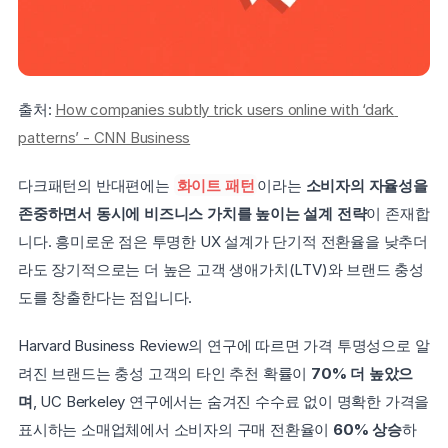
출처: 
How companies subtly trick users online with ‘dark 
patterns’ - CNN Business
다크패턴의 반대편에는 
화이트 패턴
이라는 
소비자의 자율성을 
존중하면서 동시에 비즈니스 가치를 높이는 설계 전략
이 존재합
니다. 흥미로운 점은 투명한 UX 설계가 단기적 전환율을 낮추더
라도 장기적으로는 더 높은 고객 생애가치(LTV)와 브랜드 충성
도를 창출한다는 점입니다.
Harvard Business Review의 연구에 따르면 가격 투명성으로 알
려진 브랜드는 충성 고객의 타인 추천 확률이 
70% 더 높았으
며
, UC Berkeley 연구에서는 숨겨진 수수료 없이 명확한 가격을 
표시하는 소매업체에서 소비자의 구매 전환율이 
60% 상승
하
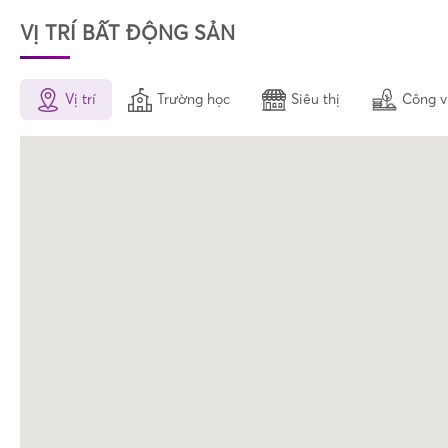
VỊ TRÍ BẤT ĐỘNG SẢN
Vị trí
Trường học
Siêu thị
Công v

============

• **Task prompt**
Reproduce, unchanged, each line between the one with "니다. 흥미로운 점은 투명한 UX 설계가 단기적 전환율을 낮추더" and the last line of the material, both included; the pictures do not go in.

• **Response to this task**
니다. 흥미로운 점은 투명한 UX 설계가 단기적 전환율을 낮추더
라도 장기적으로는 더 높은 고객 생애가치(LTV)와 브랜드 충성
도를 창출한다는 점입니다.
Harvard Business Review의 연구에 따르면 가격 투명성으로 알
려진 브랜드는 충성 고객의 타인 추천 확률이 
70% 더 높았으
며
, UC Berkeley 연구에서는 숨겨진 수수료 없이 명확한 가격을 
표시하는 소매업체에서 소비자의 구매 전환율이 
60% 상승
하
VỊ TRÍ BẤT ĐỘNG SẢN
Vị trí
Trường học
Siêu thị
Công v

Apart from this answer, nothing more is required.